Wheat industry awaits coronavirus aid expansion

Published 5:15 pm Friday, September 11, 2020

American wheat farmers are waiting to see if all classes of their crop will be included in USDA’s expanded COVID-19 assistance.

Currently, only soft red spring wheat and durum wheat farmers are receiving payments under USDA’s Coronavirus Food Assistance Program. Those classes represent 30% of U.S. wheat production in 2019.

“We think there is justification for wheat to be included here,” said Josh Tonsager, vice president of policy and communications for the National Association of Wheat Growers.

Letters signed by 21 senators and 26 representatives recently went to Agriculture Secretary Sonny Perdue asking that the program be expanded to include all wheat classes.

At $4.50 per bushel, the average wheat price for 2020 is shaping up to be the lowest in 13 years and 22% below the 13-year average, according to the letters.

USDA accepted applications for the CFAP program through Sept. 11.

So far, NAWG hasn’t gotten a response, Tonsager said.

When considering eligibility for CFAP, USDA compared prices during two five-day periods between January and April of 2020. Calculated this way, the decline for soft white wheat was 2.4%, below USDA’s 5% benchmark.

All wheat futures prices have dropped at least 12% since the pandemic began, Tonsager said.

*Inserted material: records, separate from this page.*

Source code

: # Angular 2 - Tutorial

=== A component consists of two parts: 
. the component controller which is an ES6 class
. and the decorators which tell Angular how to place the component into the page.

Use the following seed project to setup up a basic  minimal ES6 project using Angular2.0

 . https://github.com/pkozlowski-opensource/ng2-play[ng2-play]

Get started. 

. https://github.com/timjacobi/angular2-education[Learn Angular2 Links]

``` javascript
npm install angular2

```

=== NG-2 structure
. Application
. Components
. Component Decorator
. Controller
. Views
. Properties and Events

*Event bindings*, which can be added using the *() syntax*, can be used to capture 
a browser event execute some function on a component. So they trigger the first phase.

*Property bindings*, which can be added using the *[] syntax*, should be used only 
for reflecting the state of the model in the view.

Local cash prices have dropped as well, he added.

According to the letters, from mid-January to August, weekly futures prices for the September 2020 contract dropped 18% for hard red winter wheat; 12% for soft red winter wheat and 14% for hard red spring wheat.

Low prices are expected to continue, Tonsager said.

USDA’s recent world supply and demand estimate indicated initial increases in consumption at home, but not enough to offset losses in restaurants, Tonsager said. USDA projects record high world ending stocks, which also will depress prices.

Studies haven’t delved deeply into specific market impacts, and how much lower prices are due to COVID-19 or the large global supply, Tonsager said.

“A lot of those things, there’s some cross impacts,” he said.

NAWG continues to talk with members of Congress about the need for additional resources and replenishment of the Commodity Credit Corp., which serves as the line of credit for COVID-19 assistance, crop insurance and CRP payments.

“Whether we’re included or not, I think there’s a clear indication that additional resources from Congress are going to be needed to fully address the economic impacts of COVID on the ag industry,” Tonsager said.